Manish Gupta: As Professor Sripada rightly suggested, human capital is the biggest asset for a country like India. Over the next five years as industries move towards applying AI and ML for automating a lot of their processes to achieve efficiency there will still be the need for specialised people to come and apply these models. To cite a real-life example, we have been doing medical writing, medical authoring for a long time now. We have medical experts who write authored documents for various purposes. This is very specialised human task. But nowadays we have been automating a lot of these processes. But at the same time, we need experts to enable such automation. The term which has gained currency in the world of AI at present is HITL or Human in the Loop. On one hand, you start automating things, but you also have humans in the loop who are making this automation possible. We are also training the same people to become medical data scientists who, through deeper analysis can identify the problems or areas where automation can be applied. And this is just one small example. These kinds of newer roles can emerge, and India can play a very significant role in supplying people with such skill sets.

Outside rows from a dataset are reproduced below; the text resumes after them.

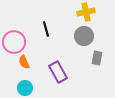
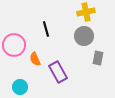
pink circle: moved 3 px down
gray rectangle: moved 1 px right
orange semicircle: moved 11 px right, 3 px up
cyan circle: moved 5 px left, 1 px up
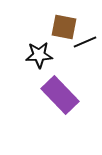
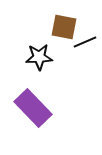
black star: moved 2 px down
purple rectangle: moved 27 px left, 13 px down
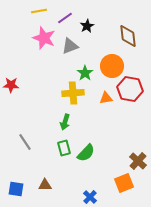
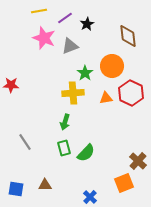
black star: moved 2 px up
red hexagon: moved 1 px right, 4 px down; rotated 15 degrees clockwise
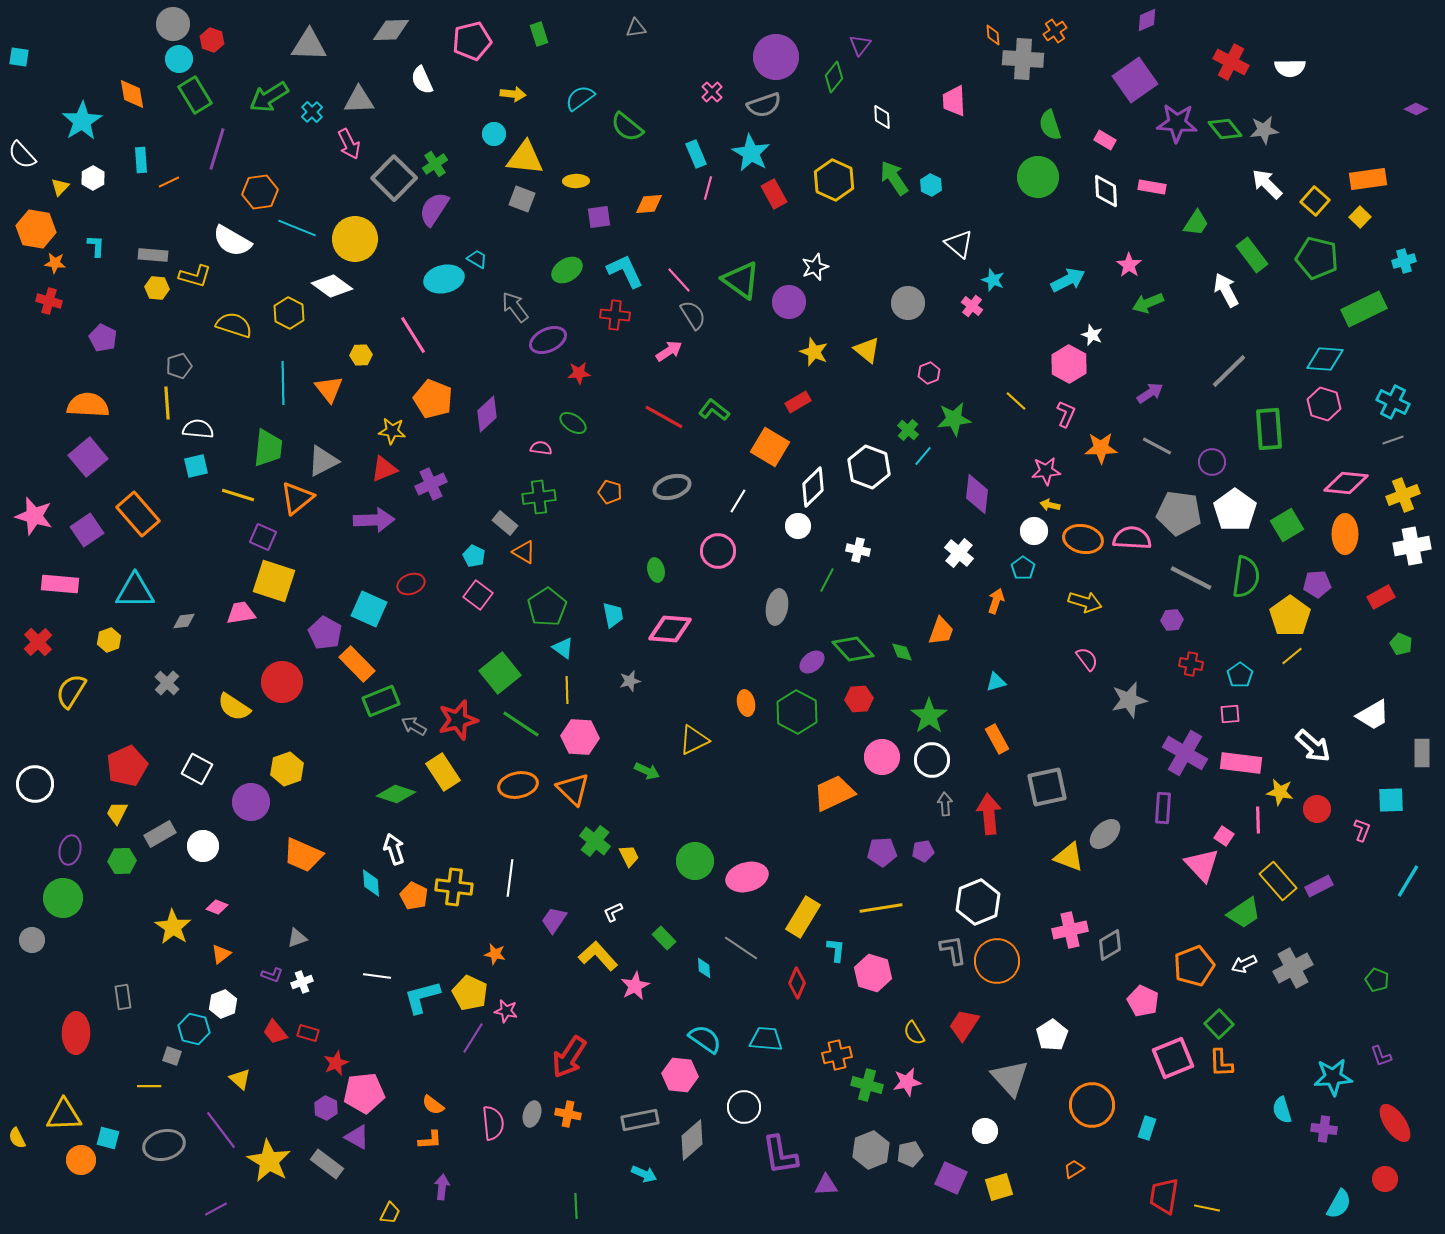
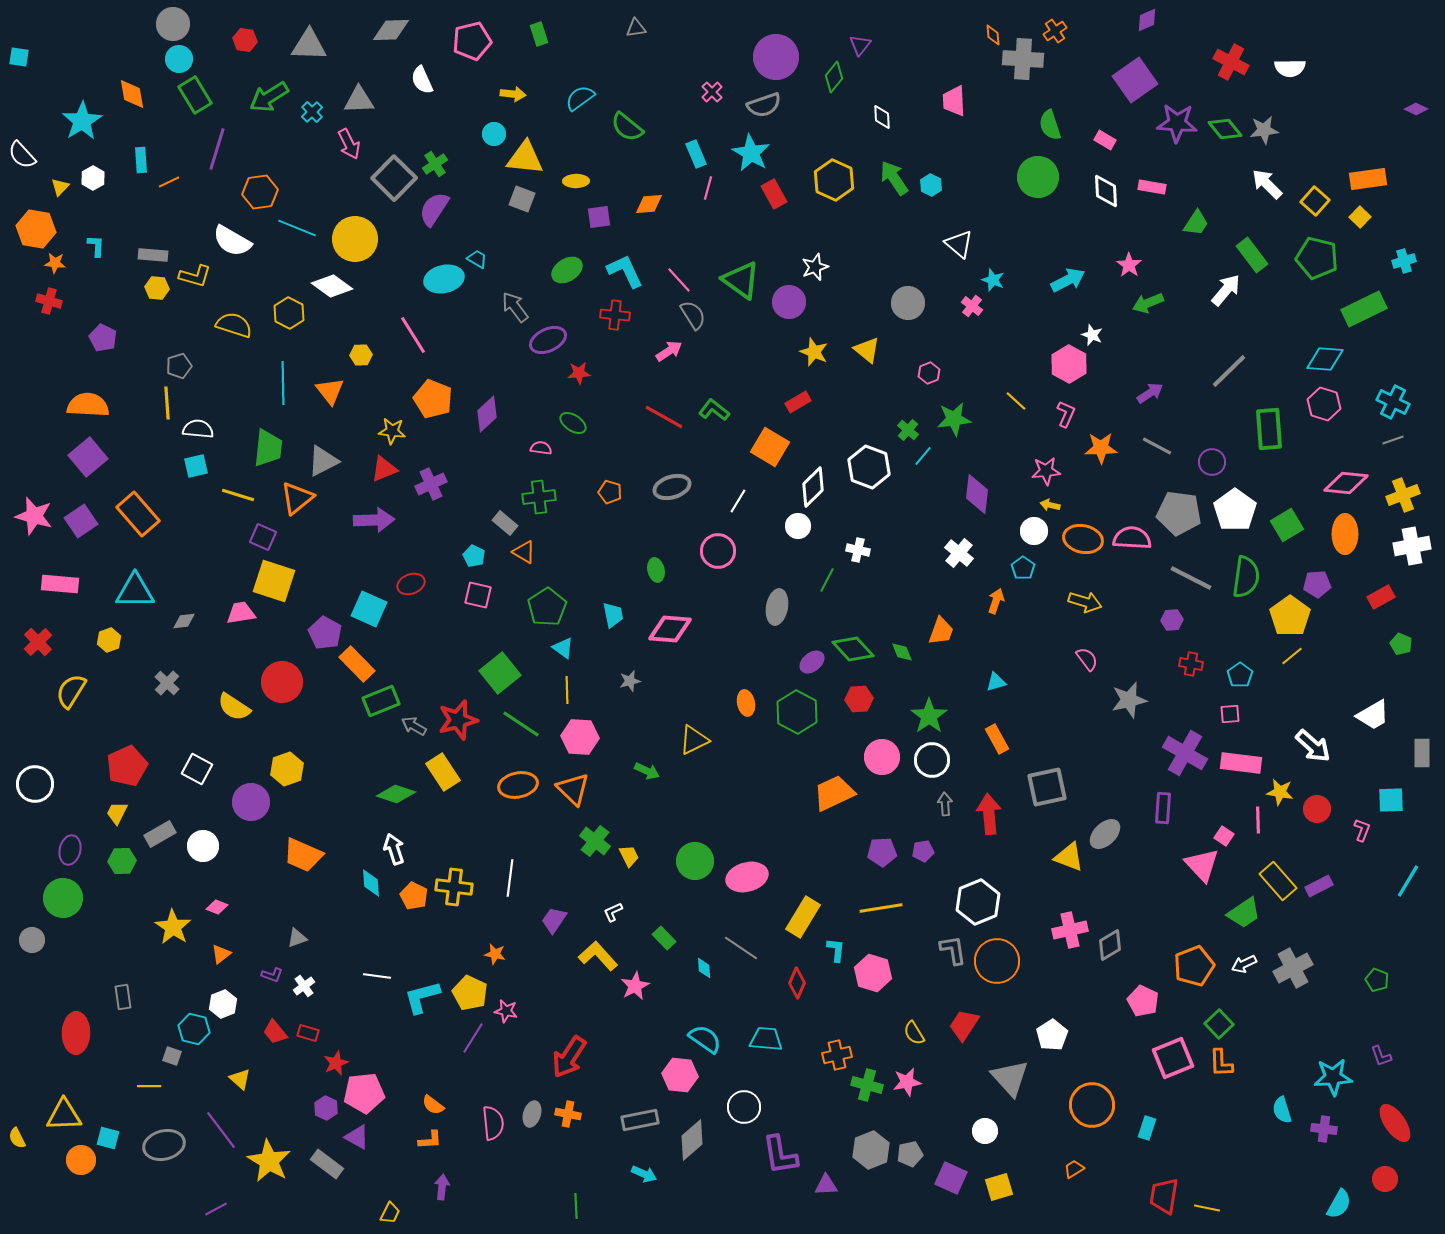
red hexagon at (212, 40): moved 33 px right; rotated 10 degrees counterclockwise
white arrow at (1226, 290): rotated 68 degrees clockwise
orange triangle at (329, 389): moved 1 px right, 2 px down
purple square at (87, 530): moved 6 px left, 9 px up
pink square at (478, 595): rotated 24 degrees counterclockwise
white cross at (302, 982): moved 2 px right, 4 px down; rotated 15 degrees counterclockwise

Considering many students in business schools are worried about AI and ML taking over their jobs, what should be the role of premier institutions like the Indian School of Business (ISB) in keeping humans in the loop?
Chandrasekhar Sripada: I think ISB has a lot to contribute. Our programmes are designed to train humans to take on leadership roles. Whenever technology reached its next level of sophistication there has been a fear about job losses. But even in this current context, where AI and ML are creating havoc, we all must know that they are not actually taking away as many jobs as they are creating newer ones. And this trend needs to continue. There will be repetitive tasks that can certainly be given away to the new slave called technology and humans can still remain the master. The new technologies are powerful sets of tools which can take away the drudgery from work and can enable the human race to spend more time, intellect, judgment and intuition on decision making, that is ethical and responsible. If people have to engage with such elevated thoughts, they need sounder education, deeper foundations. Courses in business schools should be designed in a manner so as to shape individuals into true leaders of future. They should be capable of understanding and navigating in the multi–stakeholder world amidst plurality of thoughts. They should be educated to engage in multiple perspectives and help businesses take decisions that are sustainable.

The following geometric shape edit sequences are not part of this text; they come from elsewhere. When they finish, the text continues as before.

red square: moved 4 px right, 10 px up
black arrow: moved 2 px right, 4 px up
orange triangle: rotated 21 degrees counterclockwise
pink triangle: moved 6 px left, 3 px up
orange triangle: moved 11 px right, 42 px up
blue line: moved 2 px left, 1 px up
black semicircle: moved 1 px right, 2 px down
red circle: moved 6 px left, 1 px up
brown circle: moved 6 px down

What kind of traits are you looking to build in business leaders emerging from India?
Manish Gupta: At the current juncture, we need leaders who can really keep their eyes and ears open and learn from their environment. They should expand their knowledge by exploring different domains and assimilate and translate such learning into useful value propositions for the industry. The second crucial trait at present is the ability to deal with uncertainty. We need leaders with an entrepreneurial bent of mind who are more comfortable in handling uncertainty. These are the two important attributes in addition to the standard leadership traits that we would need in any global leader or manager.
Chandrasekhar Sripada: ISB as a school responds to industry. Therefore, if industries need more leaders who can foster innovation and craft more unique value propositions, we obviously would invest in building those skills. Our education will continue to build leaders that will blend sound analytical and critical thinking skills with great social, moral and ethical responsibilities. They will be answerable to the community, answerable to what they say triple bottom line which includes the people, planet and profits and not just profits. We strive to build those who look at the future and who are able to help businesses thrive through the chaos and disruption that is going on. Foundationally, I think leadership education is deficient on one main front which is “learning to learn”. In future we all need to hone our skills to teach people how to learn. Learning to learn hopefully is that next frontier that we all have to look at.